Syd Scroggie may have been unsighted but he could ‘see’ his environment better than most and would surely have been appalled by the crass insensitivity of planners who could even consider such environmental destruction. The Sidlaws and the rural linkage between the hills and the city is a haven for wildlife and acts as a corridor connecting that hint of the Highlands that the Sidlaws represent, with the forest fringe of Dundee at Templeton and its nationally important red squirrel population.
It is not just squirrels of course that are iconic creatures of our local environment. Otters too are making a comeback and are been sighted around the many watercourses which cross the Howe of Strathmartine: otters whose habitats are protected by law from any disturbance. Are we really to construct a major trunk road right through their habitats?

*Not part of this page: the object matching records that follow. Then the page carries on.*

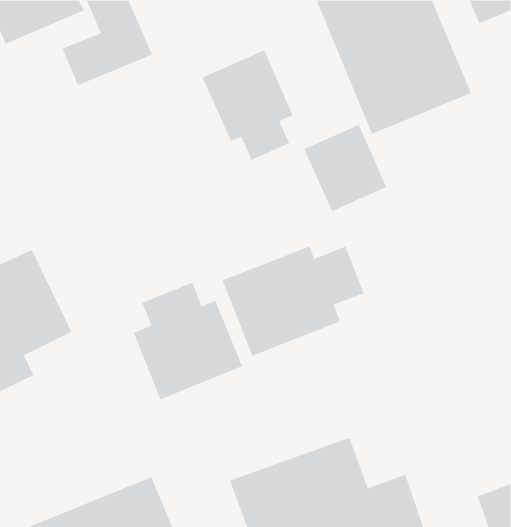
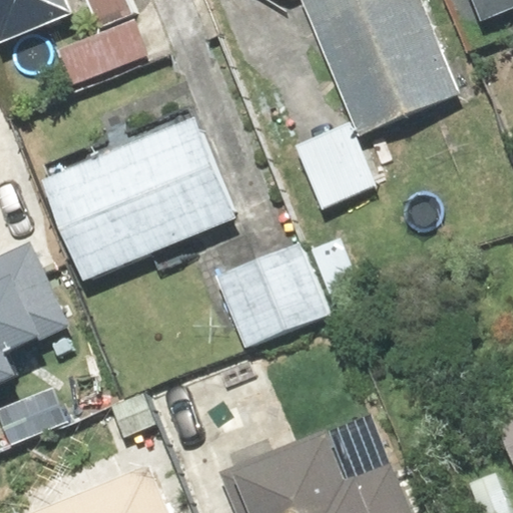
building: [202,49,293,161] -> none
building: none -> [46,116,236,281]
building: [133,282,243,400] -> none

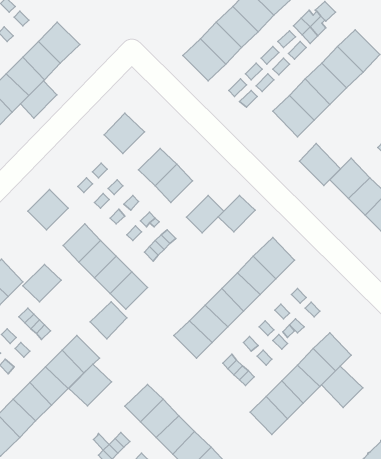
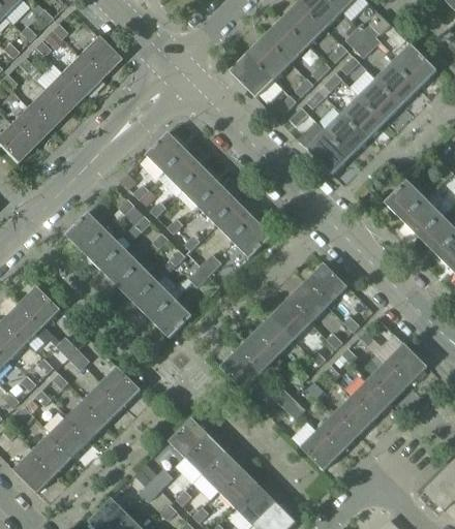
building: [20,81,57,118] -> none
building: none -> [165,151,205,191]
building: [299,143,341,186] -> [306,129,350,174]
building: [218,195,255,232] -> [216,203,255,241]
building: [23,264,61,302] -> [85,231,125,271]
building: [90,302,127,339] -> none
building: [69,364,111,406] -> none
building: [322,366,363,407] -> [384,343,427,386]

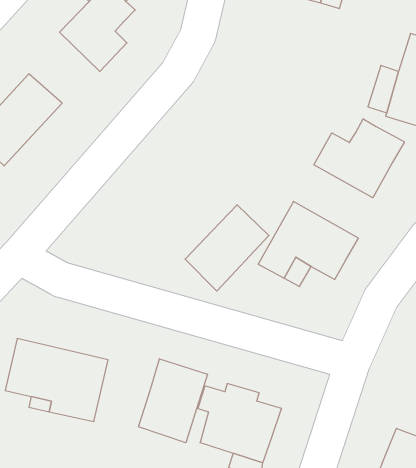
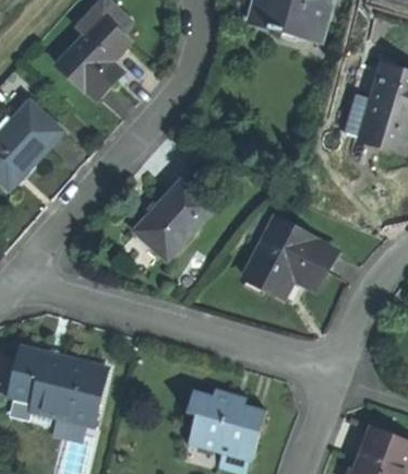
building: [314,119,404,198] -> none
building: [185,205,269,291] -> [135,178,213,258]
building: [139,359,208,443] -> none

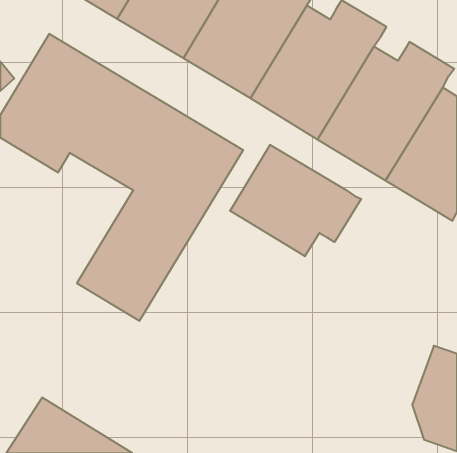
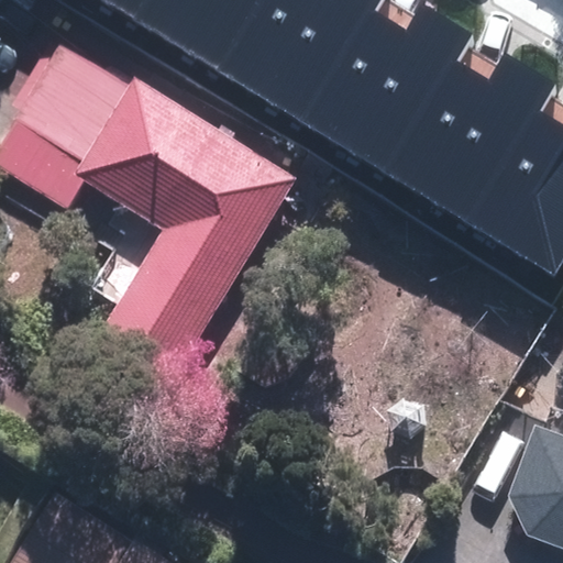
building: [230,145,361,256] -> none

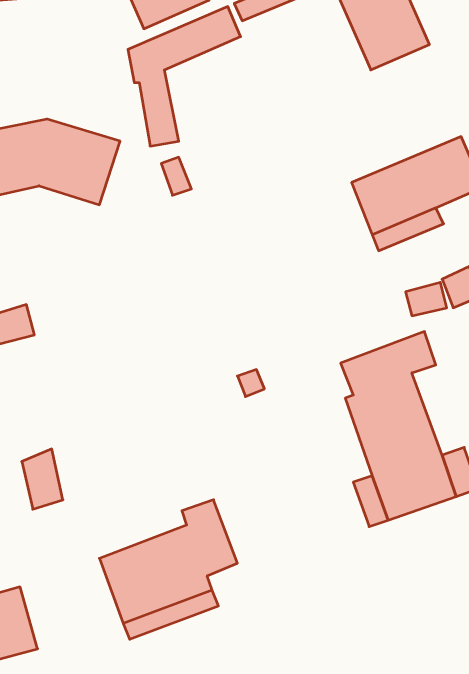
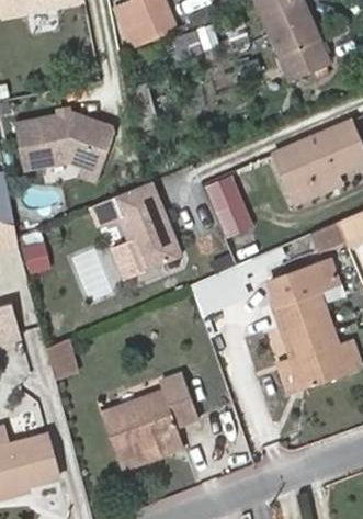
building: none -> [205,174,252,237]
building: none -> [112,180,183,271]

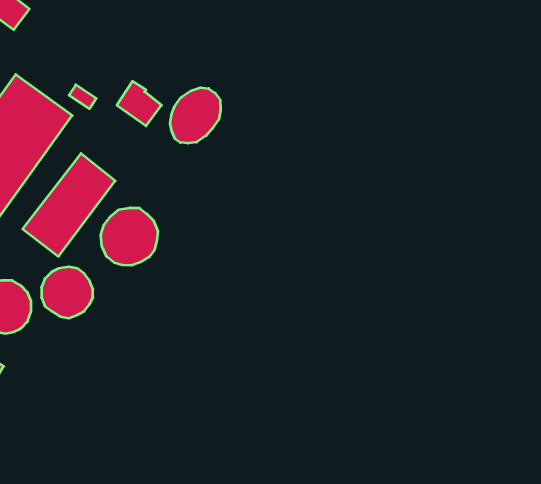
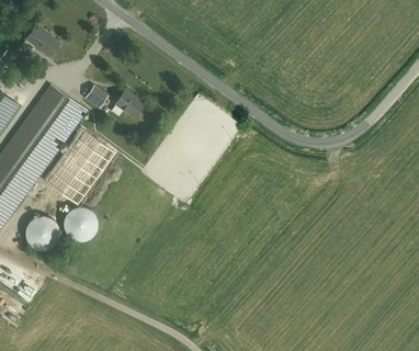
building: [170,88,220,143] -> none
building: [101,208,158,265] -> none

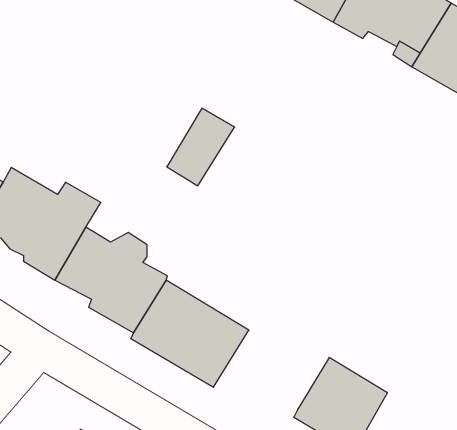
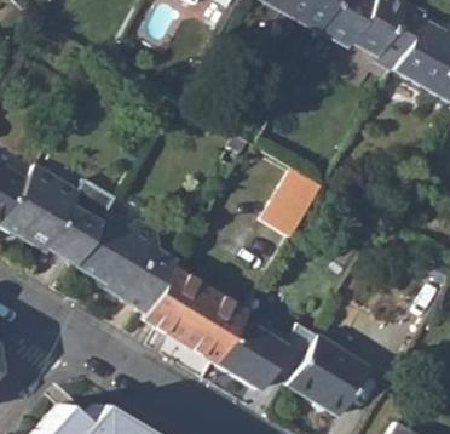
building: [167,108,235,186] -> [265,166,325,235]
building: none -> [217,309,319,388]

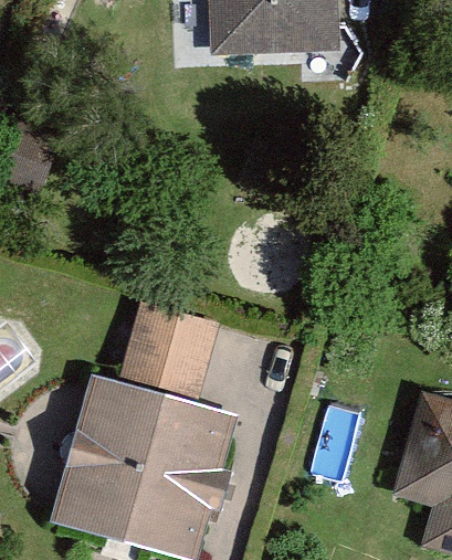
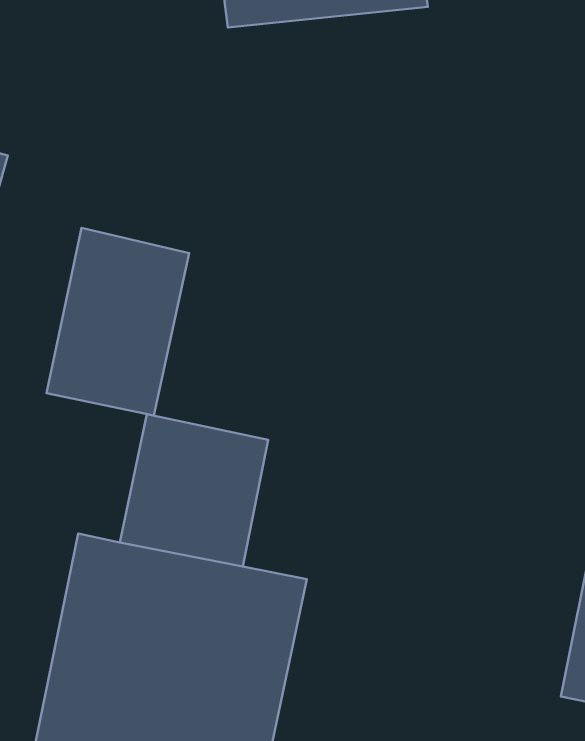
building: none -> [47,228,189,416]

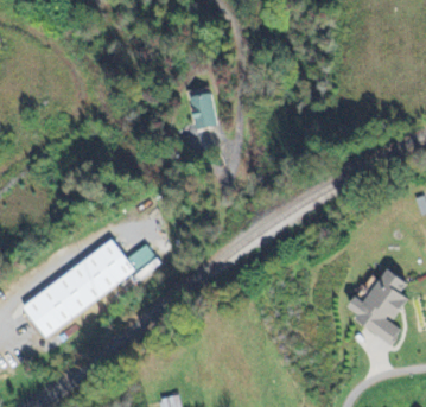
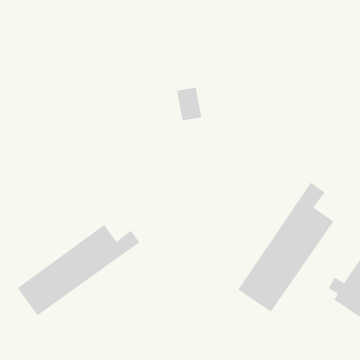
building: none -> [238,182,334,313]

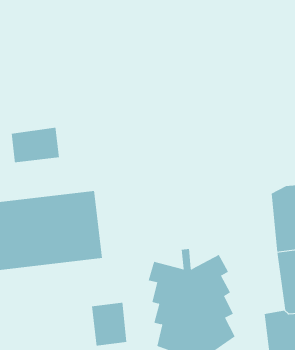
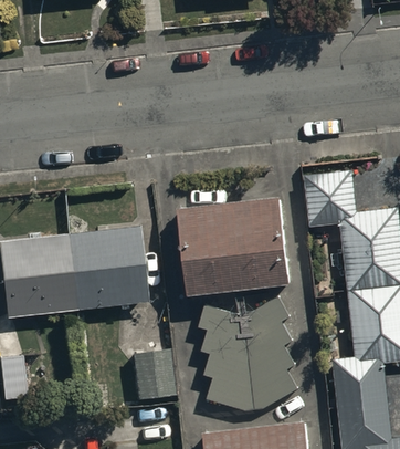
building: [11,127,60,163] -> none
building: none -> [304,175,355,231]
building: none -> [179,194,291,293]

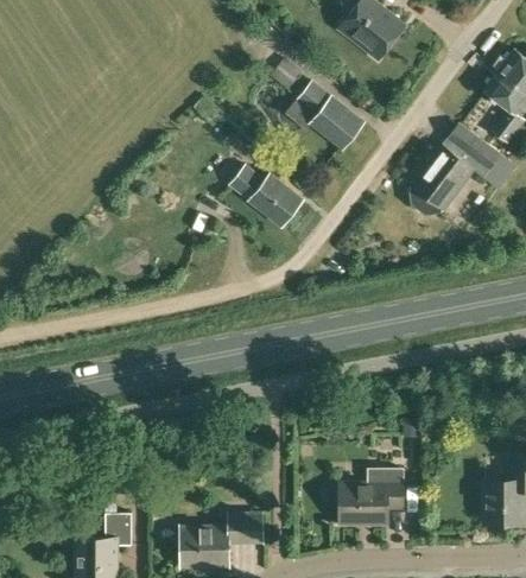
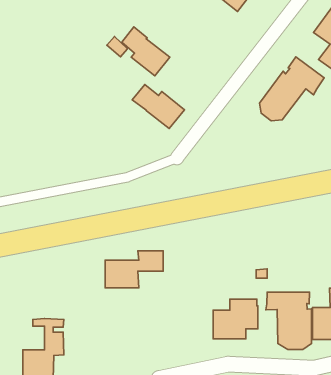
building: [297,81,365,150] -> [122,27,170,76]
building: none -> [266,292,312,350]
building: [183,515,265,567] -> [105,251,163,288]

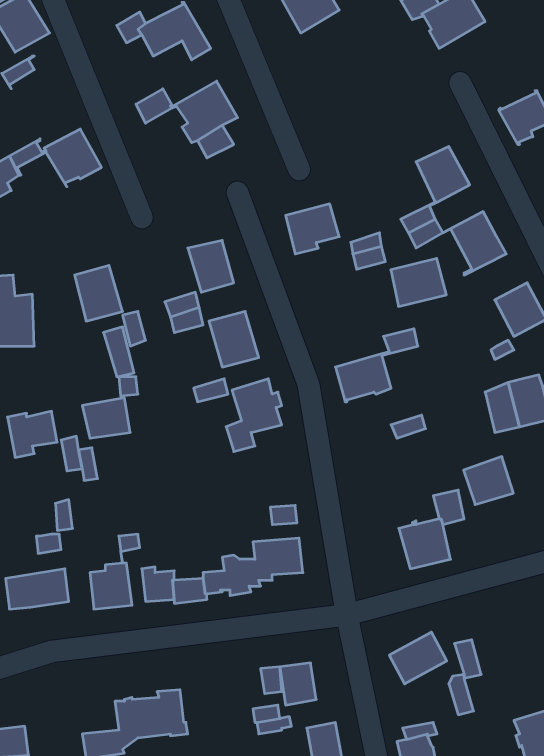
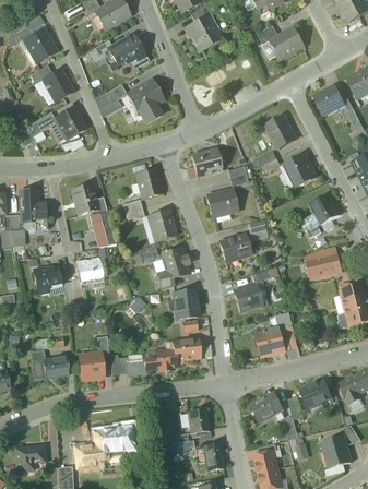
building: none -> [43,69,73,102]
building: [391,258,446,306] -> [206,189,238,216]
building: none -> [176,289,197,318]
building: [464,457,513,505] -> [234,284,262,311]
building: none -> [300,380,331,407]

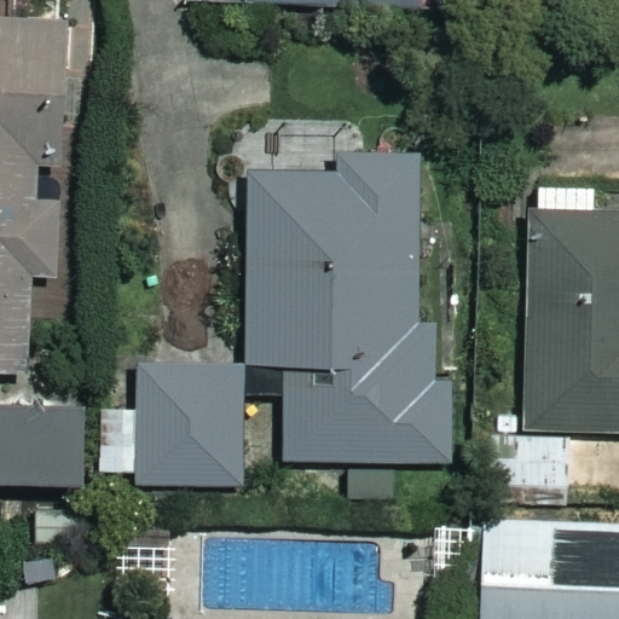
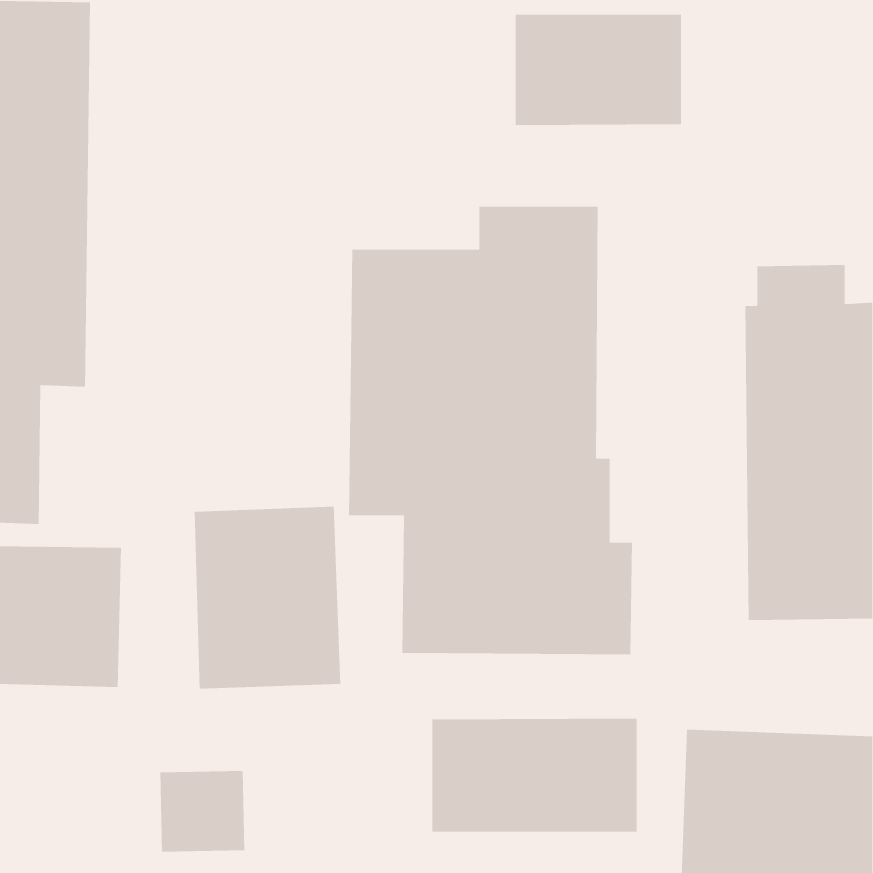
building: none -> [515,14,682,126]
building: none -> [432,718,638,832]

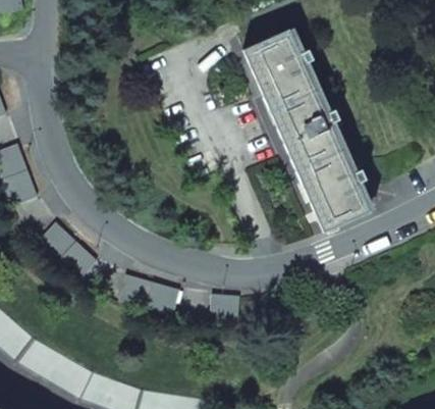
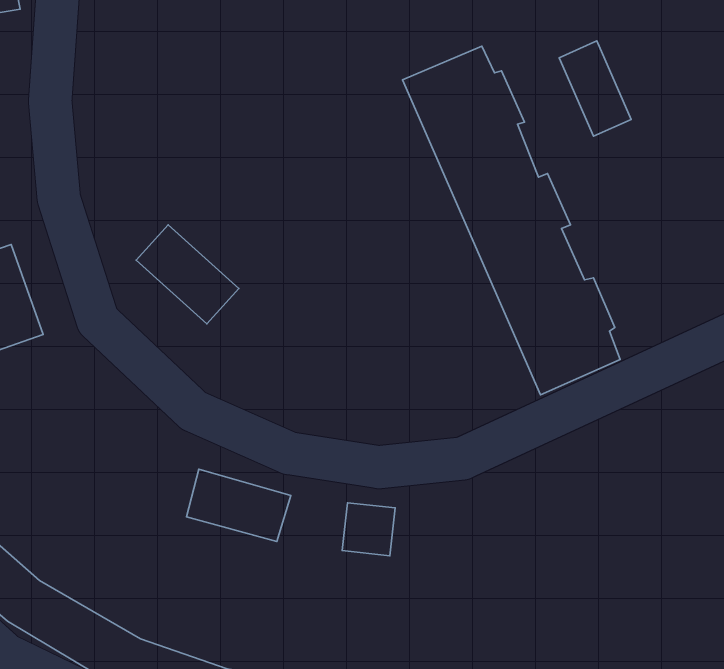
building: none -> [559,41,631,136]
building: [38,223,97,280] -> [136,225,239,324]

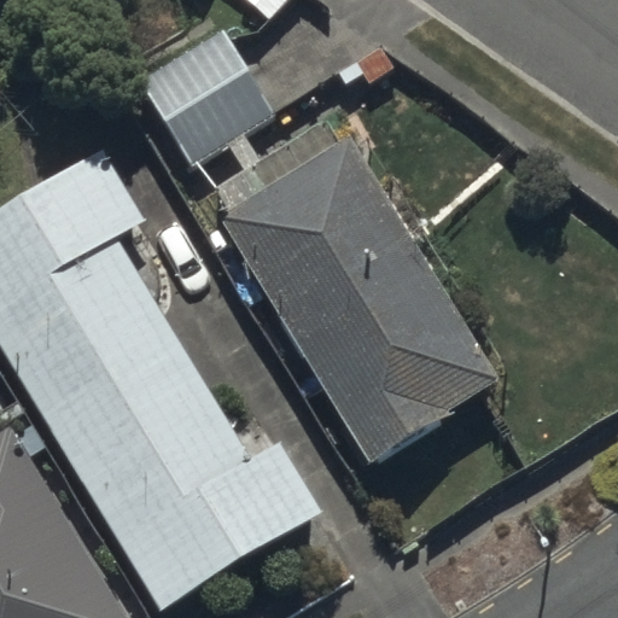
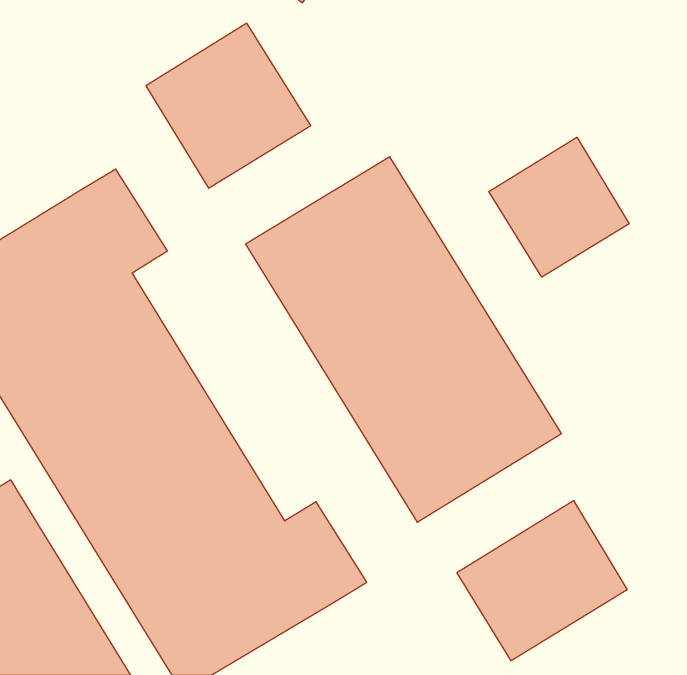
building: none -> [489,137,629,277]
building: none -> [457,501,627,661]

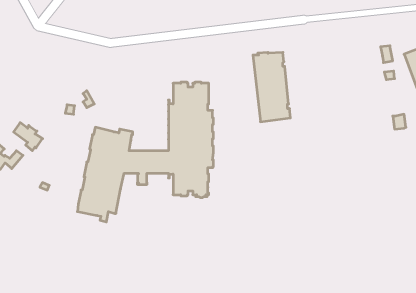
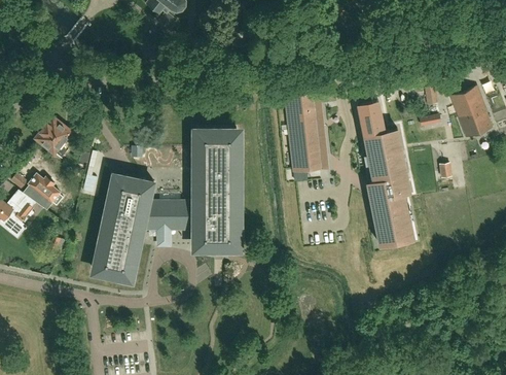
building: none -> [358,100,412,246]
building: none -> [36,117,71,154]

Dundee Council seek funding assurances from the Scottish Government of 250 million pounds for this project which they claim is necessary to alleviate congestion on the Kingsway, Dundee’s original ring road dating from the 1930s. Traffic volumes have certainly increased dramatically since then, but the main cause of congestion in recent years has been the locating of superstores and retail parks at or near important interchanges.
From the Morrisons development at Linlathen, we can now add the new ASDA currently under construction at the Myrekirk roundabout to the list of developments that city planners have allowed to aggravate traffic problems. Plans for hundreds of new houses near the Swallow roundabout are sure to place further strain on the transport network.
Tayplan and other development planning documents are full of glib talk of the environment and sustainability, but the reality of much of their proposals is set to encourage further car use and the further despoilation of our landscape and environment.
Much of Dundee’s appeal, especially to the incomers buying high council tax banded properties that the council seem keen to attract to the city, is its proximity to a range of non-urban environments and the ease by which walkers, cyclists and others can find peaceful solace from the pressures of daily life. A bypass to the north of the city will take away so much of this amenity and diminish the attractiveness of the city as place to live and work.
Are the interests of those most affected, and the opposition of Angus Council and local Community Councils to be over-ridden by the juggernaut of intransigent Central Government politicians and civil servants? With the consultation period of a review of Scottish planning policy recently ended, it is to be hoped that local communities are to be given full democratic rights to effectively oppose and stop the dictatorial approach of outside and vested interests.
We must also ask who gains most from this proposal? The road is really necessary only to allow more greenfield land to be built upon to the great profit of private developers but at the expense of the ordinary taxpayer and our natural environment. This is effectively a public subsidy to private business and must surely be unacceptable especially at a time of cuts in frontline education and other local authority services.
It has been claimed that shaving 10 or 15 minutes from journey times between the Central Belt and Aberdeen is essential for our economic wellbeing, but studies are increasingly showing that the economies that gain most form this are those of the centre rather than the regions. We also live in a world of emails and Skype and it must be questionable whether in 10 or 20 years the need for rapid business travel will be as great as at present.
If the Scottish Government has a quarter of a billion pounds to spend on infrastructure in North East Scotland then lets improve the rail network to allow a shift of freight transport from road to rail, improve and make affordable public transport, alleviating both road congestion and climate change.
This article was written in response to a report in the Dundee Evening Telegraph published on Hogmanay that Dundee City Council were seeking finances to be made available from the Scottish Government to permit either the upgrading of the A90 through Dundee or to construct a bypass to the north of the city as proposed in Tayplan.